**PROMPT**
Nothing beyond the line containing "non-Hodgkin's type, Low" should be printed; print each line exactly from the first line of the listing below through it.

··· SUPPLIED INFORMATION

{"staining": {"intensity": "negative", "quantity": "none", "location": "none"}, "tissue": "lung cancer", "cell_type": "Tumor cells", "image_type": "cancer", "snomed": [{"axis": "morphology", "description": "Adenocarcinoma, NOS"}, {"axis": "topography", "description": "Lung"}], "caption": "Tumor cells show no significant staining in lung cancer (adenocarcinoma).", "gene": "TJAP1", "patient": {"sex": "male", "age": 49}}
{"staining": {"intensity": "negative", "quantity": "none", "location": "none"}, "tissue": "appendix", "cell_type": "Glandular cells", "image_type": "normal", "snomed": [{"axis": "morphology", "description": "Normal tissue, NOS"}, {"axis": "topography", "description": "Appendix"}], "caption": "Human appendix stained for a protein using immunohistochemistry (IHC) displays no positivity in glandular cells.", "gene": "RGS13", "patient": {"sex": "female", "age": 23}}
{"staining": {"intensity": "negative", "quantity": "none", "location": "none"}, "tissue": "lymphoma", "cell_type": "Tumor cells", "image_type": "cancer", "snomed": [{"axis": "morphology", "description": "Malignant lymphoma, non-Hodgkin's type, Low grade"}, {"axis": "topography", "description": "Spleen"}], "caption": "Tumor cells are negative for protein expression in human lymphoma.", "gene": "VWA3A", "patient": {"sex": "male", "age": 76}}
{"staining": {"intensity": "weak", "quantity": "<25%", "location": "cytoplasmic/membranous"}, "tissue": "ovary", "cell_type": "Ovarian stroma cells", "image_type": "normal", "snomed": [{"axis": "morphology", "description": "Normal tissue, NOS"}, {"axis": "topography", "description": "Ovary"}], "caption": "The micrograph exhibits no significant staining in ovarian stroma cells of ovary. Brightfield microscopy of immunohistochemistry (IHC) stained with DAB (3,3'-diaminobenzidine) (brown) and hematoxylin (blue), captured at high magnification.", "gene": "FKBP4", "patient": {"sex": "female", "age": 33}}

······

**REPLY**
{"staining": {"intensity": "negative", "quantity": "none", "location": "none"}, "tissue": "lung cancer", "cell_type": "Tumor cells", "image_type": "cancer", "snomed": [{"axis": "morphology", "description": "Adenocarcinoma, NOS"}, {"axis": "topography", "description": "Lung"}], "caption": "Tumor cells show no significant staining in lung cancer (adenocarcinoma).", "gene": "TJAP1", "patient": {"sex": "male", "age": 49}}
{"staining": {"intensity": "negative", "quantity": "none", "location": "none"}, "tissue": "appendix", "cell_type": "Glandular cells", "image_type": "normal", "snomed": [{"axis": "morphology", "description": "Normal tissue, NOS"}, {"axis": "topography", "description": "Appendix"}], "caption": "Human appendix stained for a protein using immunohistochemistry (IHC) displays no positivity in glandular cells.", "gene": "RGS13", "patient": {"sex": "female", "age": 23}}
{"staining": {"intensity": "negative", "quantity": "none", "location": "none"}, "tissue": "lymphoma", "cell_type": "Tumor cells", "image_type": "cancer", "snomed": [{"axis": "morphology", "description": "Malignant lymphoma, non-Hodgkin's type, Low grade"}, {"axis": "topography", "description": "Spleen"}], "caption": "Tumor cells are negative for protein expression in human lymphoma.", "gene": "VWA3A", "patient": {"sex": "male", "age": 76}}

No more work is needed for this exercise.